Taiwan Semiconductor Posts NT$718.9B Sales, 30% Growth, Weighs U.S. Export Curbs
TSM posted 30% year-over-year sales growth for January-February, reaching NT$718.9 billion ($22.6 billion), with February up 22% after a Lunar New Year base shift. Major technology firms plan over $650 billion in AI infrastructure spending, supporting demand, though U.S. export policy discussions and Middle East tensions raised supply-chain risks.
1. Robust AI-Driven Sales Growth
Taiwan Semiconductor reported combined January-February revenue of NT$718.9 billion ($22.6 billion), a 30% year-over-year increase driven by surging demand for AI hardware. February alone saw a 22% rise, tempered by a higher comparison base in January due to the Lunar New Year timing shift.
2. Major Tech Customers Fuel Demand
The contract chipmaker continues to supply leading AI chipmakers, with Nvidia among its largest customers, as Alphabet, Amazon and other tech giants plan over $650 billion in AI infrastructure investments this year. This wave of spending underscores Taiwan Semiconductor’s critical role in global AI deployment.

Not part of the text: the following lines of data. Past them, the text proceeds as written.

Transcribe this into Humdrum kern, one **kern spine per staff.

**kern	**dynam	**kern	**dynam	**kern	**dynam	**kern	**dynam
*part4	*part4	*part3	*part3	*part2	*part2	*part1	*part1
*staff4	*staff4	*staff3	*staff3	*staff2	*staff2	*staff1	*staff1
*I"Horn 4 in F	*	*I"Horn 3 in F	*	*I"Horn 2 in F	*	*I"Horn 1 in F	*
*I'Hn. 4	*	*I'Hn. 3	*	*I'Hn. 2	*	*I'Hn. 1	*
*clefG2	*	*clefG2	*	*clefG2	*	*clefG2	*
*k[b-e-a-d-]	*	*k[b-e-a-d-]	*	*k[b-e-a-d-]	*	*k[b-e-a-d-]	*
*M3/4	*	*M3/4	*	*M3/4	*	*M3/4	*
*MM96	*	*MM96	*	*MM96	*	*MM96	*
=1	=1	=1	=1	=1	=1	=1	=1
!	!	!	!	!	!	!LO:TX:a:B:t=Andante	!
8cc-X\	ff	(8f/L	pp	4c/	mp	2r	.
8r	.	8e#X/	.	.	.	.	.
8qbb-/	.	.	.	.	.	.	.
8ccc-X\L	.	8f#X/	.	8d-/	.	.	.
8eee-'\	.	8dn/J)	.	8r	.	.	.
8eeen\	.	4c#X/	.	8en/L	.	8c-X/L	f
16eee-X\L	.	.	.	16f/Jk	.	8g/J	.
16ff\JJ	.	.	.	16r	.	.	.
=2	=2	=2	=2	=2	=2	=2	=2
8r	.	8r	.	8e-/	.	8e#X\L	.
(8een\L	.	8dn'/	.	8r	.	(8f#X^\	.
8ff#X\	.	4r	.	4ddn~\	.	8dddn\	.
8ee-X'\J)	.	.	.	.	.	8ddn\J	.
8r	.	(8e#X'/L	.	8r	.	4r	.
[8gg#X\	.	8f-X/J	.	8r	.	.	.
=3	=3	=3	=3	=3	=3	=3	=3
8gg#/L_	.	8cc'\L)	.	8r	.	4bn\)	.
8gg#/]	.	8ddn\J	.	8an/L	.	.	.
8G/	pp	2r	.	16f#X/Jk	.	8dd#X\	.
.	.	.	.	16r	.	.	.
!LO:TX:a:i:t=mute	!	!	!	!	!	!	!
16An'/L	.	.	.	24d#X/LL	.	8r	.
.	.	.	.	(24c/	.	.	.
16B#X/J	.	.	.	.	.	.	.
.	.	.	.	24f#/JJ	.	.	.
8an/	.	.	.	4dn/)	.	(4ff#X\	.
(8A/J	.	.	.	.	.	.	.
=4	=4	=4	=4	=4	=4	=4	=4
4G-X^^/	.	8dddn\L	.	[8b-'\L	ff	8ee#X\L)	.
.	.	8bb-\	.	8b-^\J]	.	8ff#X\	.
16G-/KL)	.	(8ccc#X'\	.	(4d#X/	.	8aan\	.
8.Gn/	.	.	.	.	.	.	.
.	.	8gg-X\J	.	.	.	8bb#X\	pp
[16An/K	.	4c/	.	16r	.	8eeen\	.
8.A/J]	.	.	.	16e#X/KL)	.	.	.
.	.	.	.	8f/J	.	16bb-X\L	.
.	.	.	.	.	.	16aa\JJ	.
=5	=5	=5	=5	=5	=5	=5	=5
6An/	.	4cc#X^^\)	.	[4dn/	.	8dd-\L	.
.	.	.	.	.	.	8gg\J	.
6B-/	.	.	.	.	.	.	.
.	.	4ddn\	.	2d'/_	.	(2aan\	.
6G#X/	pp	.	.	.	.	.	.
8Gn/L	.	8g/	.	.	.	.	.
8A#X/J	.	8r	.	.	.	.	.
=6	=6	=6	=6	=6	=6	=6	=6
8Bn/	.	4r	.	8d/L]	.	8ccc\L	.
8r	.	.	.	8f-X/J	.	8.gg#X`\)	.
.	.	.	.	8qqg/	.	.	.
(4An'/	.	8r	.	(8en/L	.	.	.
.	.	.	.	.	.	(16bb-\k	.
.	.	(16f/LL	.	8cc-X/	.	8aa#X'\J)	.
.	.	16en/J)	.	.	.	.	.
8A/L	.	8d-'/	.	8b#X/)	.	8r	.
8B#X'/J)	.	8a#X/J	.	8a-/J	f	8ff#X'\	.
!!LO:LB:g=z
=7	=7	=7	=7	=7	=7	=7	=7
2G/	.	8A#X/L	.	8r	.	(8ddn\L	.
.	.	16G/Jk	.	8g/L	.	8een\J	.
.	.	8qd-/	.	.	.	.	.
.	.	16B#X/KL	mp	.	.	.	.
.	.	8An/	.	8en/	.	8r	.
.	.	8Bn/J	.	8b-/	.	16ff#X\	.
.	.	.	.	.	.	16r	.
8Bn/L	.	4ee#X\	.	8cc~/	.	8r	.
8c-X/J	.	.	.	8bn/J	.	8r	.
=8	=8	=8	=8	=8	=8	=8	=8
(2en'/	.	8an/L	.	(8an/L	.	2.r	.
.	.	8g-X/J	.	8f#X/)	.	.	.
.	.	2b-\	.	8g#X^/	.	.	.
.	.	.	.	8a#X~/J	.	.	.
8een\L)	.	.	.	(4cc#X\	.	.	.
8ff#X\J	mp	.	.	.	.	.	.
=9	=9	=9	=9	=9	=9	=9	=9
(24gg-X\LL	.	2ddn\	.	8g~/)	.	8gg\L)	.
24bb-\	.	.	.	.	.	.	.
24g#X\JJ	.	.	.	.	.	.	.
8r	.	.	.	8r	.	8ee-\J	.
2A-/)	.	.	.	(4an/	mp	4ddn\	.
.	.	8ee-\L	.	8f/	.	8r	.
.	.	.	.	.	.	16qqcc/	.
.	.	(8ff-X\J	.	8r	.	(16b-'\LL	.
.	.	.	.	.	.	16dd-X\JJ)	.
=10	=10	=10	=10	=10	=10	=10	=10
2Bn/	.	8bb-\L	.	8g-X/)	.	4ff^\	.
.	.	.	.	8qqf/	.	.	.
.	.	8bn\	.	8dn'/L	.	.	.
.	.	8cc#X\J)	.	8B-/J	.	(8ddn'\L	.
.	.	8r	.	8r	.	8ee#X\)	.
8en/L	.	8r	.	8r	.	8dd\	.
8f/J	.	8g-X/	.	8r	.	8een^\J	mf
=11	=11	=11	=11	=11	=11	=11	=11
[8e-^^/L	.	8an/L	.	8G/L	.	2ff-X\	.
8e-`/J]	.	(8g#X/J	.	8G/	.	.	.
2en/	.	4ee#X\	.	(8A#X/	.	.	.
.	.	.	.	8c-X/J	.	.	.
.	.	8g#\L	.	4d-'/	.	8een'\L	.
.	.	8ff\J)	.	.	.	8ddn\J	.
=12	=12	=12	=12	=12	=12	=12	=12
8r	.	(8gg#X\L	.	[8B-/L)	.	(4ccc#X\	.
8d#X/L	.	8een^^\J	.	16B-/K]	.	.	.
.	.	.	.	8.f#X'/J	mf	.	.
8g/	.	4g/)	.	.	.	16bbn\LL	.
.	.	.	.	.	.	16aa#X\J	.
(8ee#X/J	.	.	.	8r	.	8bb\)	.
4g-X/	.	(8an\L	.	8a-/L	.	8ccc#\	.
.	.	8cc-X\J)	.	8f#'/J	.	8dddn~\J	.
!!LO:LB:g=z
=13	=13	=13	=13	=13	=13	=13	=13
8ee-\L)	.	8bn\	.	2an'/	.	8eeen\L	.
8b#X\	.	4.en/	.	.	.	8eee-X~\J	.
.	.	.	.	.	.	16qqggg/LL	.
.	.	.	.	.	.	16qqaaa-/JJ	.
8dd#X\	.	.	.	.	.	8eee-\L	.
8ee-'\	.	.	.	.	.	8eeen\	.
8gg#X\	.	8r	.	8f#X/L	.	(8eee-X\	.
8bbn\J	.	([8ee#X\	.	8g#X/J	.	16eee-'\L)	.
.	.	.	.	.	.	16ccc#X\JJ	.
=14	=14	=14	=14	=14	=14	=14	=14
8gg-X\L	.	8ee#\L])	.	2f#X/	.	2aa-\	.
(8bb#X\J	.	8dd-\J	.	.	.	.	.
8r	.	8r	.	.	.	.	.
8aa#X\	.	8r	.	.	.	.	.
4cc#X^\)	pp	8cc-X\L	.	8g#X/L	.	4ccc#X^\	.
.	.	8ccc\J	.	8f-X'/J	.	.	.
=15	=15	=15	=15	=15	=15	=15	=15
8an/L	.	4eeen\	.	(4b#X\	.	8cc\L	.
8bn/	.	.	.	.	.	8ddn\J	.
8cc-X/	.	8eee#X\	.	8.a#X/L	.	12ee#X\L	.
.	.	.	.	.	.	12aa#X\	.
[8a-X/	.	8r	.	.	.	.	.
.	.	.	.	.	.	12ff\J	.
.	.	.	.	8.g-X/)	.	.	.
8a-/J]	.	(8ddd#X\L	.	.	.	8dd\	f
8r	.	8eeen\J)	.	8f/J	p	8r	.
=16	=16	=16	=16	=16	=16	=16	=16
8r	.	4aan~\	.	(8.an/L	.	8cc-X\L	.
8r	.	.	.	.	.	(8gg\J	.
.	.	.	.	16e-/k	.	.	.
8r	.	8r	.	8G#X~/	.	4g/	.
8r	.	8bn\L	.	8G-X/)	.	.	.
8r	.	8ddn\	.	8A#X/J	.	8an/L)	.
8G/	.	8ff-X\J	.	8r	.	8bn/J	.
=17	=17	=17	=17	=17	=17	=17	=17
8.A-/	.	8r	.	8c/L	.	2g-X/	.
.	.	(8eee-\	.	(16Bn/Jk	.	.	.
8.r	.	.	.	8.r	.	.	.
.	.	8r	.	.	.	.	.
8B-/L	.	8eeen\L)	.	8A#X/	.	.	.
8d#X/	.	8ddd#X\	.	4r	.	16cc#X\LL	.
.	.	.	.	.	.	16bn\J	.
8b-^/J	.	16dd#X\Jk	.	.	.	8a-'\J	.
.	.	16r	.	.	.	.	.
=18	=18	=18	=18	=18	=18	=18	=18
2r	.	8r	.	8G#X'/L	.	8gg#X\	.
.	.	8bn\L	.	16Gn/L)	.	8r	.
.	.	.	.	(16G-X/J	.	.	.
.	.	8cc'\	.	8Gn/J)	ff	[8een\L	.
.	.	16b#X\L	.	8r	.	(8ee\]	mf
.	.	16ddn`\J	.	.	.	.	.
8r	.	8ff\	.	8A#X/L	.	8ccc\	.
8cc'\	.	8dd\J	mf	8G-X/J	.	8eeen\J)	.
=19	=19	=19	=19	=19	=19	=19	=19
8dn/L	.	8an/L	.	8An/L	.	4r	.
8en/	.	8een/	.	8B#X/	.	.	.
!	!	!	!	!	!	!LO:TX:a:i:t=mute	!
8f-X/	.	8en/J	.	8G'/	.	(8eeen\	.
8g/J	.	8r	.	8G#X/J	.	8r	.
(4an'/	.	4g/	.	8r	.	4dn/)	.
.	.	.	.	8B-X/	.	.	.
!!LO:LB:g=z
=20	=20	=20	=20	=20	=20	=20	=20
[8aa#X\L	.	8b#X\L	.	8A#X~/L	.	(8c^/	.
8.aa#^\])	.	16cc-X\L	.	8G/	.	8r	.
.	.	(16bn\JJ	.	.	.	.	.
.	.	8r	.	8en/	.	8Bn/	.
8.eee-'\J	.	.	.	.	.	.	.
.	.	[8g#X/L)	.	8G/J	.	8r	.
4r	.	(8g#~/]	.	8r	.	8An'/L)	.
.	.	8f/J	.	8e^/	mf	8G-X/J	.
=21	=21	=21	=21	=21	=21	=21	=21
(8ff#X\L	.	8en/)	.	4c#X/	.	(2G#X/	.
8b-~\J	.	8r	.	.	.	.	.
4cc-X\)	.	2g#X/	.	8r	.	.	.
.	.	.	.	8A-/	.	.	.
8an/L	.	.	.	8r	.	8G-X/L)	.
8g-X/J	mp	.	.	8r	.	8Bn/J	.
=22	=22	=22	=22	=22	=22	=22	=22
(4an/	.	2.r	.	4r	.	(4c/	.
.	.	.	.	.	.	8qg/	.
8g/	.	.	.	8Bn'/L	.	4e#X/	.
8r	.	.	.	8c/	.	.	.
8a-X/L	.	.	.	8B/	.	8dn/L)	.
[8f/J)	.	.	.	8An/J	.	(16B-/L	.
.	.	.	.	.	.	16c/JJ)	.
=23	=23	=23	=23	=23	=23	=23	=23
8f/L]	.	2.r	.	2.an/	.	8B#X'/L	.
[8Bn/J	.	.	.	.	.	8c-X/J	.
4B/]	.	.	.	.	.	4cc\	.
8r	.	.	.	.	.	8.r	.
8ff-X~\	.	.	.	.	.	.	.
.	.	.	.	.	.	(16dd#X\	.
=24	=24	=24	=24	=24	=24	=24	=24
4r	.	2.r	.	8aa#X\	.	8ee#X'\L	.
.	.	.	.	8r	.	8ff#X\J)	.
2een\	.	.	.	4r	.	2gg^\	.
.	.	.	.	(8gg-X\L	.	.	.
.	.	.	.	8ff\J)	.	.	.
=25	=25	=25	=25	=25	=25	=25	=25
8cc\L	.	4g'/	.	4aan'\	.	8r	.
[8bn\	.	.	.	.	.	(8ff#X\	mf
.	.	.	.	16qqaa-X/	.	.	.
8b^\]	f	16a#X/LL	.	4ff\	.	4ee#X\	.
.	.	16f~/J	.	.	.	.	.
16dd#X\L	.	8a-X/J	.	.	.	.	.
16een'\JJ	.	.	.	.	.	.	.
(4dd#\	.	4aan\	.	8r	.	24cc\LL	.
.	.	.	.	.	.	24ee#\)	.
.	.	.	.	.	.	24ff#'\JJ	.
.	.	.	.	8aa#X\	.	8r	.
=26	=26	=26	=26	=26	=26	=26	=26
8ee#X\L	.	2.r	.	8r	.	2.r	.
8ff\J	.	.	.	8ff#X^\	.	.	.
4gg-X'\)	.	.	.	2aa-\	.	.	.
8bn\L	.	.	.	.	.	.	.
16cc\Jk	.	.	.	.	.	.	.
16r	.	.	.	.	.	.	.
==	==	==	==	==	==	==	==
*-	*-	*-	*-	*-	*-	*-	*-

3. Export Controls and Geopolitical Pressures
New U.S. export policy discussions could impose licensing, data center investment or security guarantees on advanced AI chip shipments, creating potential hurdles for Taiwan Semiconductor’s global sales. Concurrent Middle East tensions have also raised concerns over supply-chain disruptions, including key inputs like helium.